**Richiesta 1**. Riassumi in due frasi il brano sull'escatologia.
------ Testo da leggere ------
Sembra che alcuni cardinali abbiano bisogno di un corso di aggiornamento su queste "cose ultime", perché ciò che è stato messo in mostra – non solo durante il funerale di Francesco, ma negli ultimi anni – è un'escatologia atrofizzata.
Le «Quattro cose ultime da ricordare» si sono ridotte a due: la morte e il paradiso. Il giudizio è troppo «giudicante» e, in ogni caso, la «volontà universale di salvezza» di Dio sembra rendere il giudizio – se mai menzionato – una formalità. L'inferno è stato ridotto dalla “speranza” vonbalthasariana in un appartamento vuoto il cui proprietario sporca la nostra casa comune con il suo riscaldamento eccessivo.
Poiché anche il peccato è scomparso e «nessuno è perfetto» (nonostante l'ingiunzione del Signore di perseguire la perfezione – Mt 5,48), anche il Purgatorio è stato eliminato dal vocabolario escatologico. Gli ecumenici di professione probabilmente se ne rallegrano silenziosamente, perché ostacolava la loro ricerca di punti dottrinali in comune.
Potrei essere criticato, ma l'escatologia pratica che i cattolici percepiscono oggi nella Chiesa è una sorta di caricatura disneyana: «tutti i cani, i papi e le persone vanno in paradiso». In effetti, il cammino verso «la casa del Padre» sembra più efficiente del Global Entry statunitense (programma per garantire un ingresso più veloce ai viaggiatori a basso rischio che arrivano negli Stati Uniti, ndr).
Consideriamo due esempi. Al funerale di Francesco, il cardinale Re ha già chiesto al Papa di benedirci «dal cielo», mentre il giorno dopo il cardinale Parolin ci ha assicurato l'«abbraccio dal cielo» di Francesco. Non c'è stato nemmeno bisogno che la folla gridasse: «Santo subito!». La proto-canonizzazione era già in atto.
Paradossalmente, lo scrittore cattolico americano J.F. Powers ha colto queste tendenze mezzo secolo fa, quando ha fatto pronunciare all'arcivescovo del suo libro "Prince of Darkness" la seguente frase: «Oggi ci sono pochi santi, meno peccatori e tutti sono già salvati».
------
**Richiesta 2**. Nell'elenco, riscrivi le righe a partire da quella che contiene "До порядку денного" e fino a quella che contiene "стало відомо з власних джерел.", mettendo "журналістці" al posto di "кореспондентці" e lasciando tutto il resto invariato.
------ I dati ------
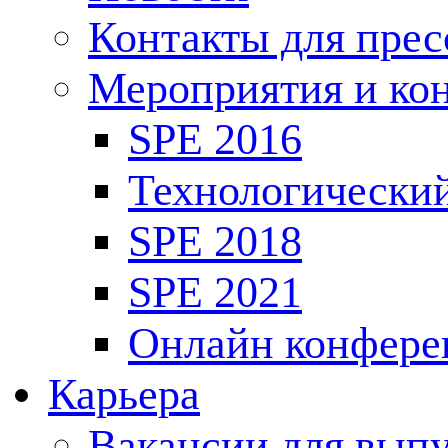
Контакты для пре
Мероприятия и ко
SPE 2016
Технологически
SPE 2018
SPE 2021
Онлайн конфере
Карьера
Вакансии для выпу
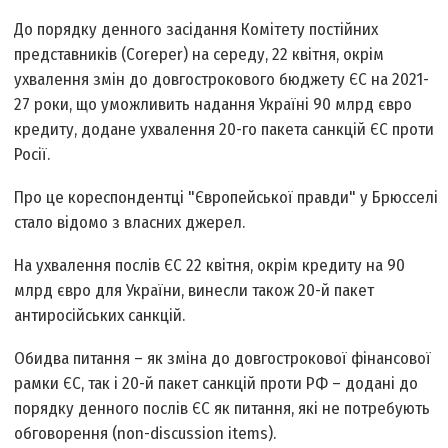
До порядку денного засідання Комітету постійних
представників (Coreper) на середу, 22 квітня, окрім
ухвалення змін до довгострокового бюджету ЄС на 2021-
27 роки, що уможливить надання Україні 90 млрд євро
кредиту, додане ухвалення 20-го пакета санкцій ЄС проти
Росії.
Про це кореспондентці "Європейської правди" у Брюсселі
стало відомо з власних джерел.
На ухвалення послів ЄС 22 квітня, окрім кредиту на 90
млрд євро для України, винесли також 20-й пакет
антиросійських санкцій.
Обидва питання – як зміна до довгострокової фінансової
рамки ЄС, так і 20-й пакет санкцій проти РФ – додані до
порядку денного послів ЄС як питання, які не потребують
обговорення (non-discussion items).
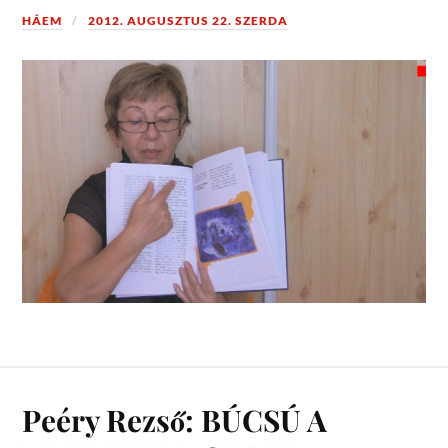
HÁEM
2012. AUGUSZTUS 22. SZERDA
Peéry Rezső: BÚCSÚ A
------
**Risultato 1**. Il brano sostiene che alcuni cardinali mostrano un'escatologia atrofizzata, in cui le quattro cose ultime si riducono a morte e paradiso, mentre giudizio, inferno e purgatorio vengono svuotati o eliminati. Come esempi cita le parole dei cardinali Re e Parolin dopo la morte di Francesco, che ne davano già per certa la presenza in cielo, e una frase di J.F. Powers che aveva colto queste tendenze mezzo secolo fa.

**Risultato 2**.
До порядку денного засідання Комітету постійних
представників (Coreper) на середу, 22 квітня, окрім
ухвалення змін до довгострокового бюджету ЄС на 2021-
27 роки, що уможливить надання Україні 90 млрд євро
кредиту, додане ухвалення 20-го пакета санкцій ЄС проти
Росії.
Про це журналістці "Європейської правди" у Брюсселі
стало відомо з власних джерел.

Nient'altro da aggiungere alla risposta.